## Given problem:
Return all of these lines word for word, leaving out the pictures.

Collection entries
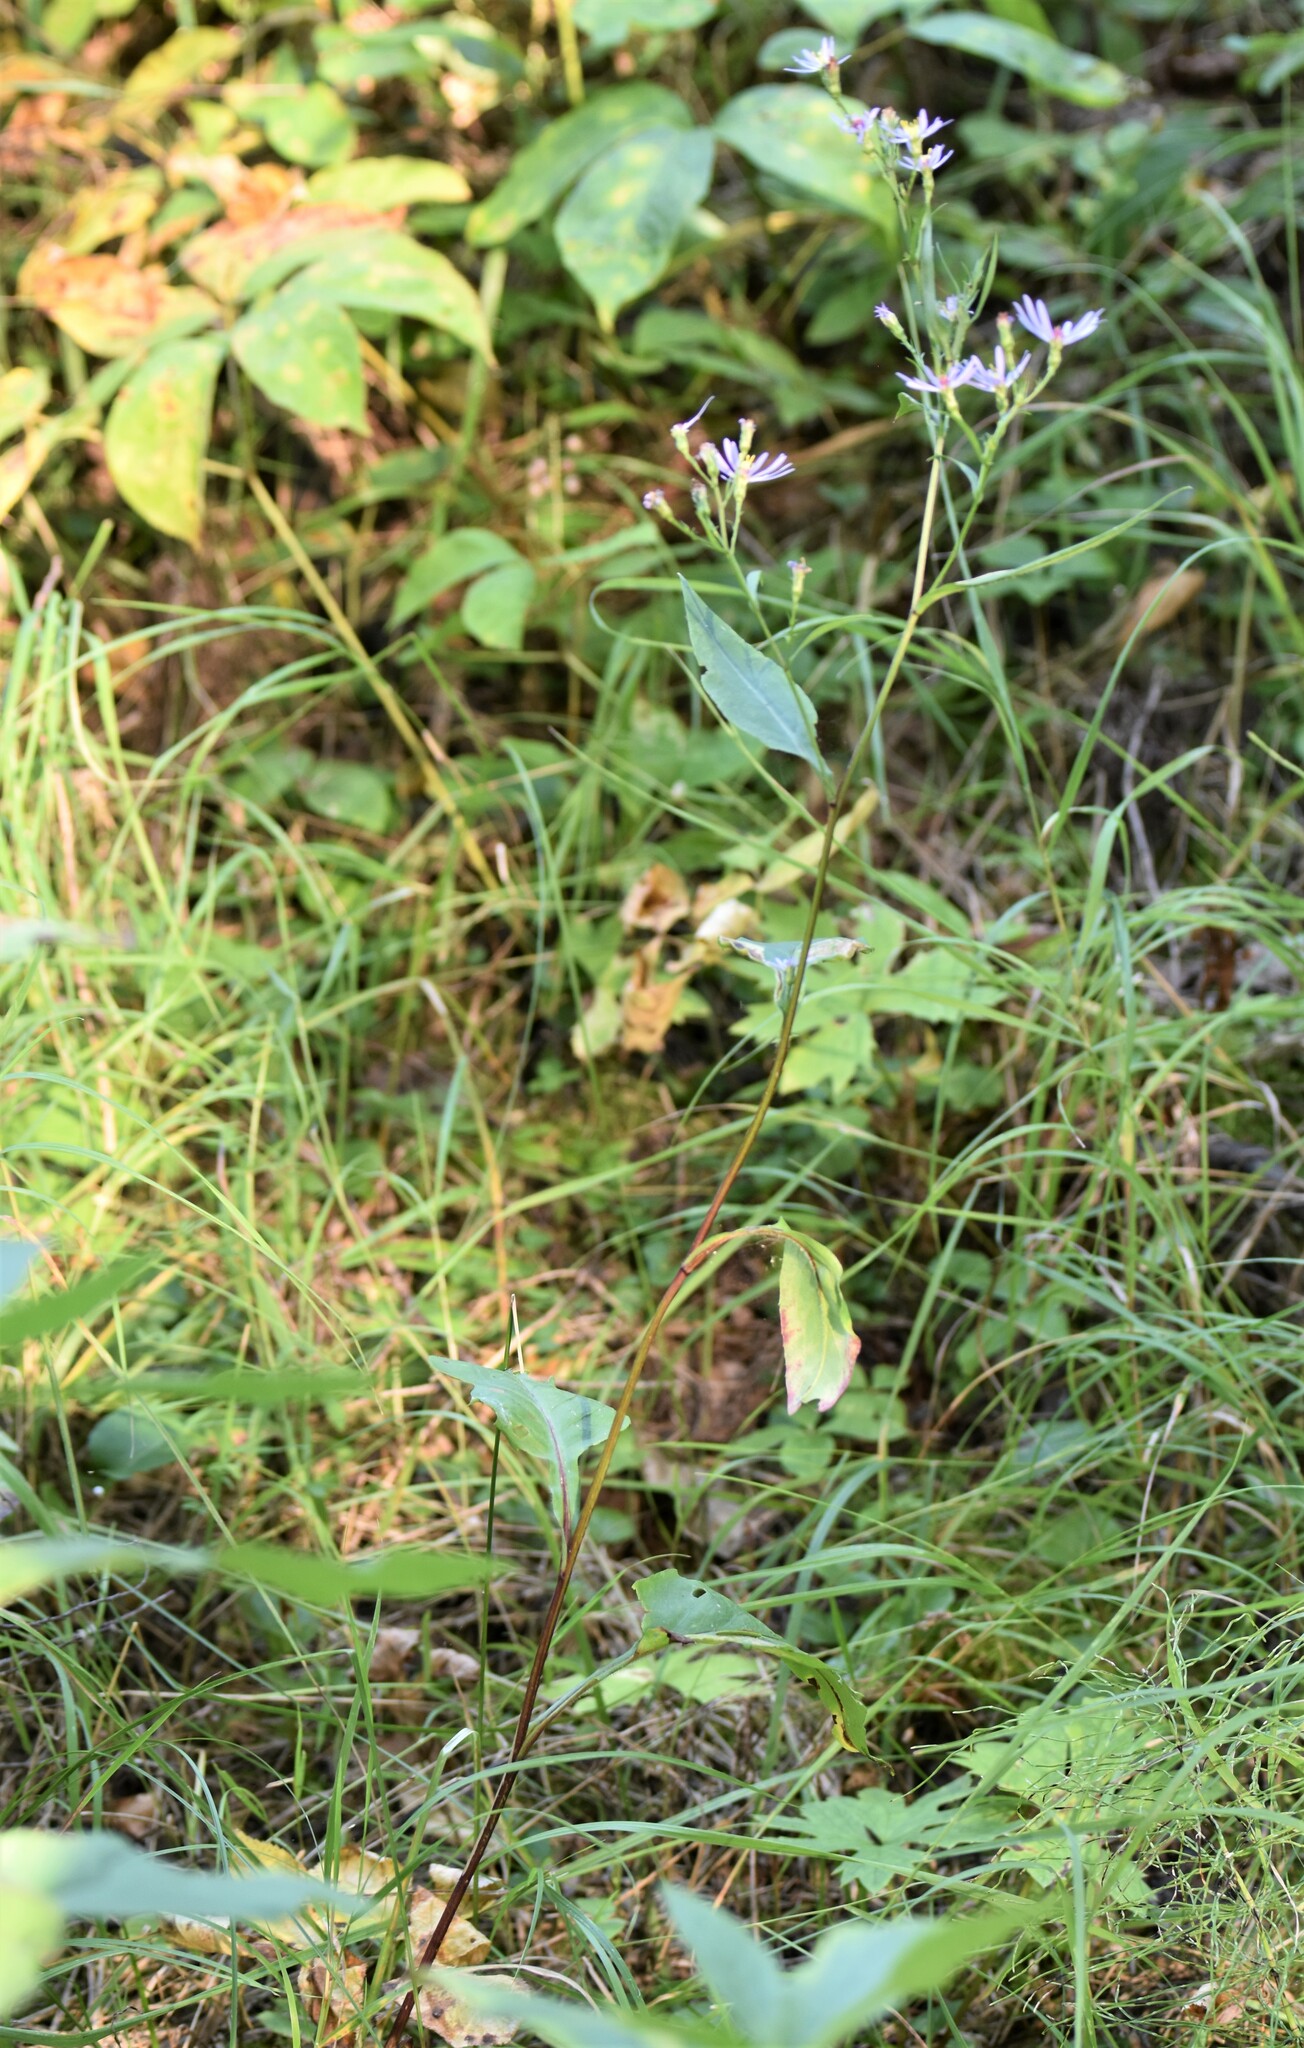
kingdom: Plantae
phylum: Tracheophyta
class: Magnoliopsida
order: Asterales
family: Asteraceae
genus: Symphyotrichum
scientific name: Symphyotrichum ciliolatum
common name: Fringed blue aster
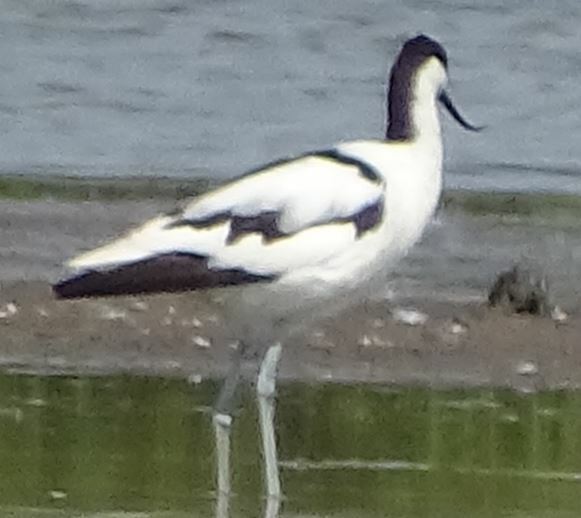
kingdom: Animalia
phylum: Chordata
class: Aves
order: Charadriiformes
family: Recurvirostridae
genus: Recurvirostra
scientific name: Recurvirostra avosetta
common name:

## Solution below:
kingdom: Plantae
phylum: Tracheophyta
class: Magnoliopsida
order: Asterales
family: Asteraceae
genus: Symphyotrichum
scientific name: Symphyotrichum ciliolatum
common name: Fringed blue aster
kingdom: Animalia
phylum: Chordata
class: Aves
order: Charadriiformes
family: Recurvirostridae
genus: Recurvirostra
scientific name: Recurvirostra avosetta
common name:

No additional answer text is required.